BigFloat(Variable Precision Floating Library for Ruby)

October 1st,2000: modified according to Ruby-1.6 change.


Japanese


BigFloat is an extension library for the Ruby interpreter. Using BigFloat class, you can obtain any number of significant digits in computation.

Maintenance of BigFloat has been stopped, use BigDecimal which is bundled from Ruby-1.8 instead. The most recent source code can be downloaded from Ruby CVS. 2003 - 8

For the details about Ruby see:

NOTE:
This software is provided "AS IS" and without any express or implied warranties,including,without limitation,the implied warranties of merchantibility and fitness for a particular purpose. For the details,see COPYING and README included in this distribution.

Contents


Introduction

Ruby already has builtin class Bignum. Using Bignum class,you can obtain any integer value in magnitude. But, Bigfloat floating number class is not yet built in. This is why I made variable precision floating class BigFloat. Feel free to send any comments or bug reports to me.
shigeo@tinyforest.gr.jp I try(but can't promise) to fix bugs reported.

Installation

The Ruby latest version can be downloaded from Official Ruby page. Once decompress the downloaded Ruby archive,you can find the directory "ext" which is prepared for extension libraries, and "win32" for Windows specific directory. Move to the directory "ext",and make a new subdirectory with the name "bigfloat". Then move to the directory "ext/bigfloat",copy compressed(.tar.gz or .lzh file ) bigfloat archive file to there and decompress it. Both .tar.gz and .lzh files have no directory informations.

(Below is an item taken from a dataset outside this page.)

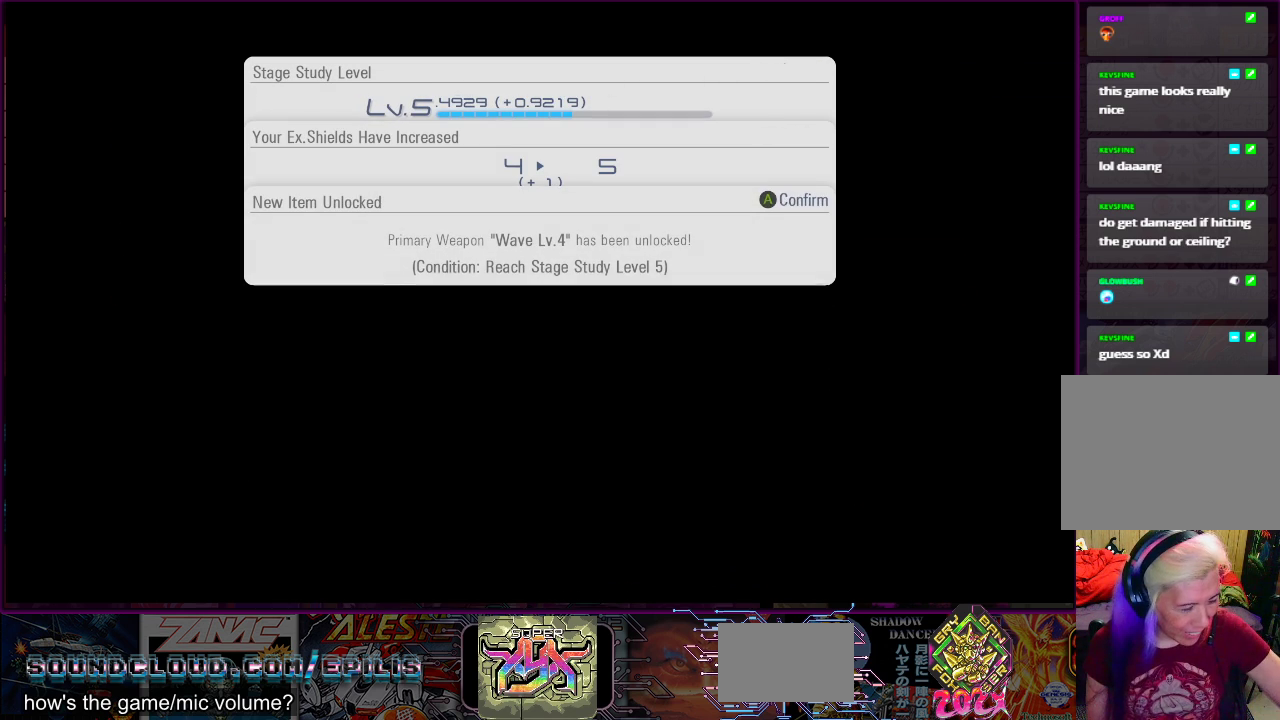
{"buttons": [], "right_stick": "center", "events": [[133, "CROSS", "down"], [283, "CROSS", "up"], [400, "CROSS", "down"], [500, "CROSS", "up"]]}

Installation of Ruby interpreter

First of all,you need to build Ruby interpreter. For UNIX/Linux users,read README and follow the building instructions. For Windows users,read win32/README.win32 and follow the building instructions.

Installation on UNIX/Linux

For UNIX/Linux users,move to bigfloat directory and enter following commands.
    ruby extconf.rb
    make
    make install

Installation on Windows

Installation on Windows is almost the same as UNIX/Linux case,move to the bigfloat directory and enter the following commands.
    ruby extconf.rb
    nmake
    nmake install

For the user using Microsoft Visual C/C++ 6.0,the project files are available. Download:

winide143.lzh and decompress it in the directory "../ruby-1.4.3/win32".
or
winide143.lzh (or winide16.tar.gz) and decompress it in the directory "../ruby-1.6.x/win32".

Usage and methods

Suppose you already know Ruby programming, to create BigFloat objects,the program would like:
   require 'BigFloat' # From v1.1.9 change to 'bigfloat' (UNIX user)
   a=BigFloat::new("0.123456789123456789")
   b=BigFloat::new("123456.78912345678",40)
   c=a+b

List of methods

In the following explanations,n specifies the minimum number of resulting significant digits, not exactly but slightly excess memories will be allocated to newly created object. In 32 bit integer system,every 4 digits(in decimal) are computed simultaneously. This means the number of significant digits in BigFloat is always a multiple of 4.
Following methods need no explanation.

About 'coerce'

For the binary operation like A op B:
1.Both A and B are BigFloat objects
A op B is normally performed.
2.A is the BigFloat object but B is other than BigFloat object
Operation is performed,after B is translated to correcponding BigFloat object(because BigFloat supports coerce method).
3.A is not the BigFloat object but B is BigFloat object
If A has coerce mthod,then B will translate A to corresponding BigFloat object and the operation is performed,otherwise an error occures.
Attention must be paid when a String is to be translated to BigFloat. Translation stops without error at the character representing non digit. For instance,"10XX" is translated to 10,"XXXX" is translated to 0.
String representing zero or infinity such as "Infinity","+Infinity","-Infinity",and "NaN" can also be translated to BigFloat unless false is specified by mode method.
BigFloat class supports coerce method(for the details about coerce method,see Ruby documentations). This means the most binary operation can be performed if the BigFloat object is at the left hand side of the operation.

For example:
  a = BigFloat.E(20)
  c = a * "0.123456789123456789123456789" # A String is changed to BigFloat object.
is performed normally.
But,because String does not have coerce method,the following example can not be performed.
a = BigFloat.E(20)
c = "0.123456789123456789123456789" * a # ERROR
If you actually have any inconvenience about the error above. You can define a new class derived from String class, and define coerce method within the new class.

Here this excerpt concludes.